I nodi da sciogliere

«In attesa che questi nodi vengano sciolti dalle Istituzioni centrali e dalle Regioni che via via prenderanno parte ai tavoli negoziali, dovremmo tutti impegnarci nell’attuazione di servizi che non richiedano gli impegni logistici prima menzionati», prosegue Schito. «Un esempio di ciò potrebbero essere iniziative di home delivery di farmaci che tradizionalmente sono ad appannaggio della distribuzione diretta, ma la cui complessità dispensativa potrebbe essere compatibile anche con il canale della farmacia territoriale. Pensiamo in particolare ai Nao, agli antidiabetici, a farmaci per asma e Bpco, ad antipsicotici e antiparkinson». Nella nota si legge che «se da un lato parteciperemo senza indugi a ogni progetto sperimentale in tal senso, riteniamo invece che per una loro stabilizzazione sistemica servano due precondizioni che da tempo ormai consideriamo imprescindibili: un nuovo sistema di remunerazione del farmacista che valorizzi queste dimensioni di servizio e un’adeguata formazione dei professionisti sulla dispensazione di farmaci oggi assenti dalla loro pratica quotidiana». In tale direzione, Schito ha sottolineato che «chi segue l’impegno di Assofarm sa certamente che queste sono le posizioni ormai tradizionali della nostra federazione. Ben più inedito è invece il clima politico attorno a noi, assai migliore del passato. La contrapposizione tra sostenitori della distribuzione diretta e quelli della Dpc è andata via via perdendo nettezza, e oggi prevale in entrambi i fronti un atteggiamento di sintesi volto a dare priorità massima ai bisogni del cittadino e a garantire sostenibilità economica a tutta la filiera».

Le diverse opzioni distributive territoriali

Infine, Schito ha rimarcato che «se, da un lato, il passaggio di alcuni farmaci a opzioni distributive più territoriali non è più un tabù per nessuno, dall’altro tutti condividono il fatto che in futuro le farmacie ospedaliere continueranno a dispensare la gran parte dei farmaci già oggi nelle loro disponibilità.
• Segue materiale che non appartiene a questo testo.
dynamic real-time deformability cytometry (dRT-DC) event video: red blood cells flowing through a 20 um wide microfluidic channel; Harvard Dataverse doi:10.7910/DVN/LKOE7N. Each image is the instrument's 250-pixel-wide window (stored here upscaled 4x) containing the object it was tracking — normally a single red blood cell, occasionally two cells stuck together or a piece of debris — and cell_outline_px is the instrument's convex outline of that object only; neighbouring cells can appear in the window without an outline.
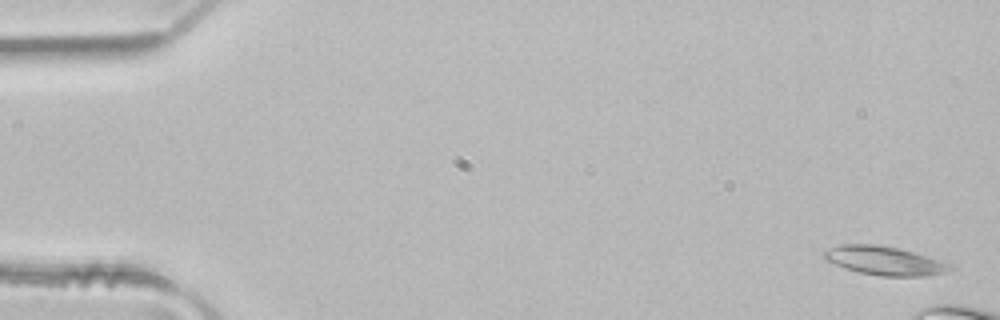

Sembra insomma essere sempre più condivisa la posizione secondo cui, solo per quanto tecnicamente possibile, avremo un ampliamento della distribuzione territoriale dei farmaci. E che questa distribuzione avverrà tramite le farmacie invece che attraverso grandi logistici generalisti». Alla luce di quanto evidenziato, secondo Schito «tutti noi dovremo sostenere con generosità questo cammino. Se anche una sola delle parti in gioco cederà alle solite tentazioni dell’attendismo o del piccolo interesse di parte, tutto potrebbe fermarsi».